§ **Given problem A**: Retype the records of moved and rotated shapes line for line, leaving out the picture lines.

§ **Selected excerpt**:
= = = = = = =

I have some questions, mostly to get at what your motivation is for this thread.

We need to first derive a new definition of binding energy density, which is what the first part consists of.
Why? What are you trying to achieve from your new definition of binding energy density?

And this is the binding energy density of what, exactly?

The second part consists of interpreting the results in terms of Wein's displacement law, which would translate to how redshift (wavelengths of radiation) is effected by the temperature of the system characterized by Weins constant.
What system are you referring to?

Part One

We need to establish the new metric coefficient, which is just a reinterpretation of the Schwarzschild factor:

$$1 - \frac{2GM}{E} \frac{M}{R} = 1 - \frac{E_g}{E}$$
Why do we need to do this? What is achieved by it?

The gravitational field inside a radius $$r = r(0)$$ is given as

$$\frac{dM}{dR} = 4 \pi \rho R^2$$

and the total mass of a star is

$$M_{total} = \int 4 \pi\rho R^2 dR$$
Ah, ok. So you're talking about stars here?

Specifically, what kind of star are you modelling?

...and so can be understood in terms of energy (where $$g_{tt}$$ is the time-time component of the metric),

$$\mathbf{M} = 4 \pi \int \frac{\rho R^2}{g_{tt}} dR = 4 \pi \int \frac{ \rho R^2}{(1 - \frac{2Gm}{E}\frac{M}{R})} dR$$

The difference of those two mass formula is known as the gravitational binding energy:

$$\Delta M = 4 \pi \int \rho R^2(1 - \frac{1}{(1 - \frac{2Gm}{E}\frac{M}{R})}) dR$$
Please explain this in more detail. Which two mass formulae are you using, and why is the difference equal to the gravitational binding energy?

= = = = = = =

§ **Supplied material**:
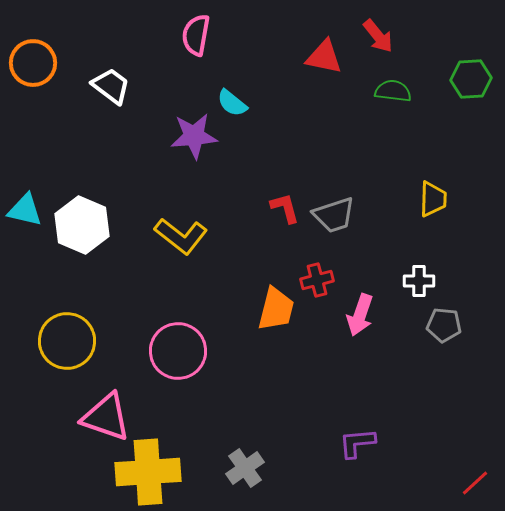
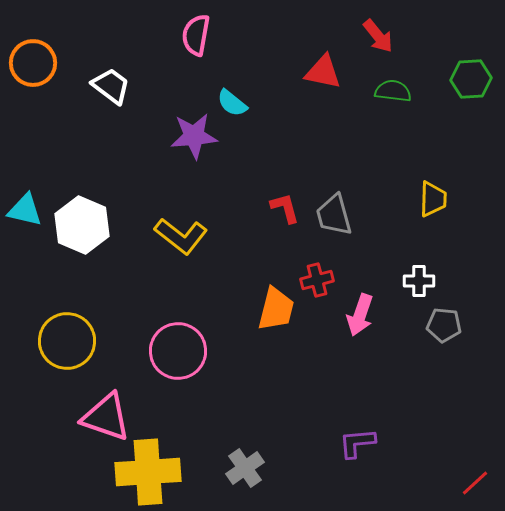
red triangle: moved 1 px left, 15 px down
gray trapezoid: rotated 93 degrees clockwise
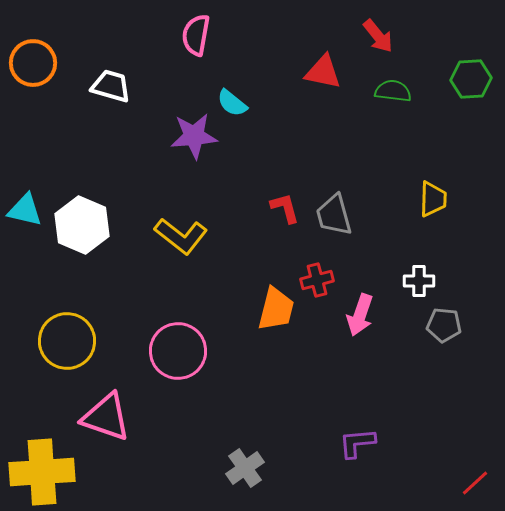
white trapezoid: rotated 21 degrees counterclockwise
yellow cross: moved 106 px left
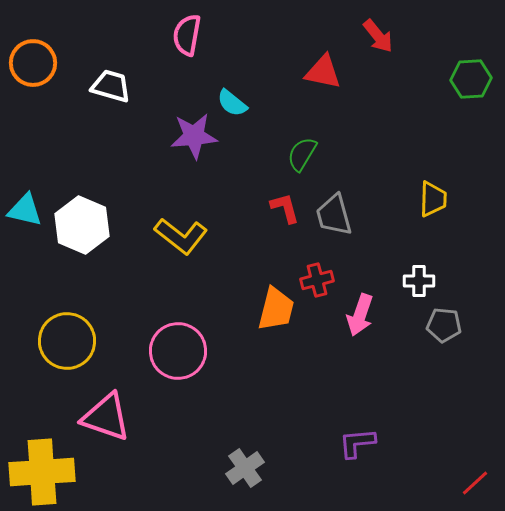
pink semicircle: moved 9 px left
green semicircle: moved 91 px left, 63 px down; rotated 66 degrees counterclockwise
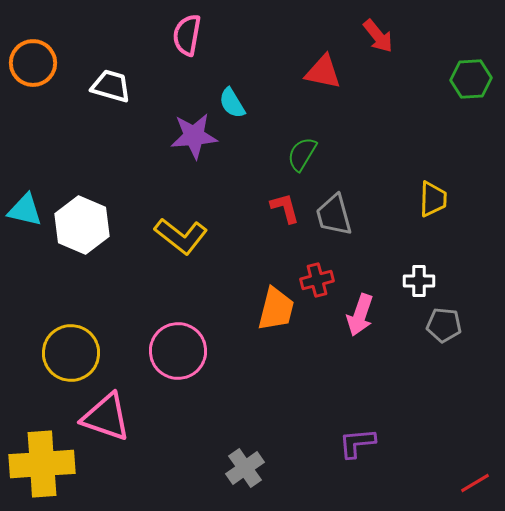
cyan semicircle: rotated 20 degrees clockwise
yellow circle: moved 4 px right, 12 px down
yellow cross: moved 8 px up
red line: rotated 12 degrees clockwise
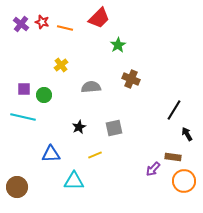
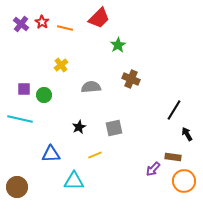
red star: rotated 16 degrees clockwise
cyan line: moved 3 px left, 2 px down
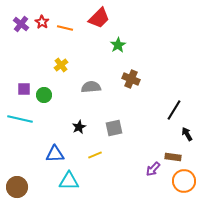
blue triangle: moved 4 px right
cyan triangle: moved 5 px left
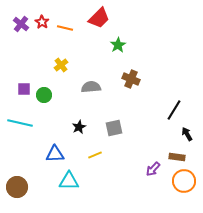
cyan line: moved 4 px down
brown rectangle: moved 4 px right
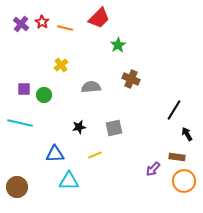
black star: rotated 16 degrees clockwise
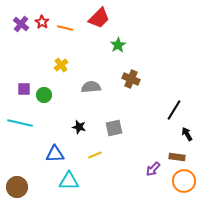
black star: rotated 24 degrees clockwise
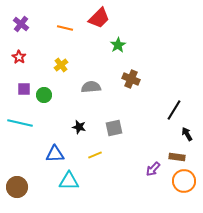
red star: moved 23 px left, 35 px down
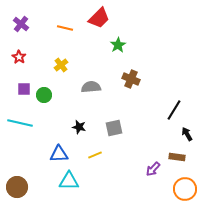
blue triangle: moved 4 px right
orange circle: moved 1 px right, 8 px down
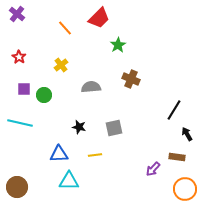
purple cross: moved 4 px left, 10 px up
orange line: rotated 35 degrees clockwise
yellow line: rotated 16 degrees clockwise
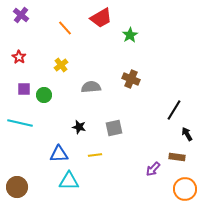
purple cross: moved 4 px right, 1 px down
red trapezoid: moved 2 px right; rotated 15 degrees clockwise
green star: moved 12 px right, 10 px up
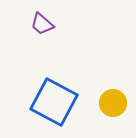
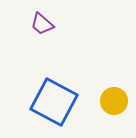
yellow circle: moved 1 px right, 2 px up
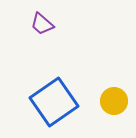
blue square: rotated 27 degrees clockwise
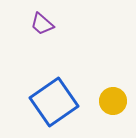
yellow circle: moved 1 px left
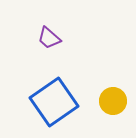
purple trapezoid: moved 7 px right, 14 px down
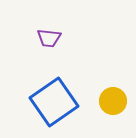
purple trapezoid: rotated 35 degrees counterclockwise
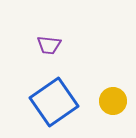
purple trapezoid: moved 7 px down
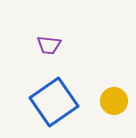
yellow circle: moved 1 px right
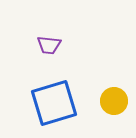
blue square: moved 1 px down; rotated 18 degrees clockwise
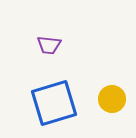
yellow circle: moved 2 px left, 2 px up
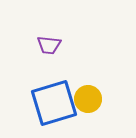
yellow circle: moved 24 px left
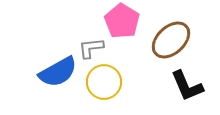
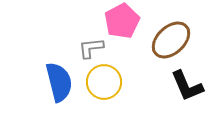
pink pentagon: rotated 12 degrees clockwise
blue semicircle: moved 1 px right, 10 px down; rotated 75 degrees counterclockwise
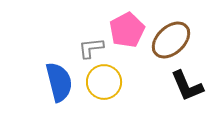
pink pentagon: moved 5 px right, 9 px down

= = = = = = =

§ **Given problem B**: According to the forum excerpt on binding energy density, what is the difference of the two mass formulas known as?

§ **Exercise response A**:
red triangle: moved 1 px left, 15 px down
gray trapezoid: rotated 93 degrees clockwise
white trapezoid: rotated 21 degrees counterclockwise
yellow cross: moved 106 px left
pink semicircle: moved 9 px left
green semicircle: moved 91 px left, 63 px down; rotated 66 degrees counterclockwise
cyan semicircle: rotated 20 degrees clockwise
yellow circle: moved 4 px right, 12 px down
yellow cross: moved 8 px up
red line: rotated 12 degrees clockwise
red star: rotated 16 degrees clockwise
cyan line: moved 3 px left, 2 px down
blue triangle: moved 4 px right
cyan triangle: moved 5 px left
cyan line: moved 4 px down
brown rectangle: moved 4 px right
black star: rotated 16 degrees clockwise
black star: rotated 24 degrees clockwise
red star: moved 23 px left, 35 px down
blue triangle: moved 4 px right
orange circle: moved 1 px right, 8 px down
purple cross: moved 4 px left, 10 px up
orange line: rotated 35 degrees clockwise
yellow line: rotated 16 degrees clockwise
purple cross: moved 4 px right, 1 px down
red trapezoid: moved 2 px right; rotated 15 degrees clockwise
green star: moved 12 px right, 10 px up
yellow circle: moved 1 px right, 2 px up
blue square: rotated 27 degrees clockwise
yellow circle: moved 1 px left
purple trapezoid: moved 7 px right, 14 px down
purple trapezoid: rotated 35 degrees counterclockwise
purple trapezoid: moved 7 px down
yellow circle: moved 1 px right
blue square: moved 1 px down; rotated 18 degrees clockwise
yellow circle: moved 2 px left, 2 px up
yellow circle: moved 24 px left
pink pentagon: rotated 12 degrees clockwise
blue semicircle: moved 1 px right, 10 px down; rotated 75 degrees counterclockwise
pink pentagon: moved 5 px right, 9 px down

§ **Exercise response B**: The gravitational binding energy.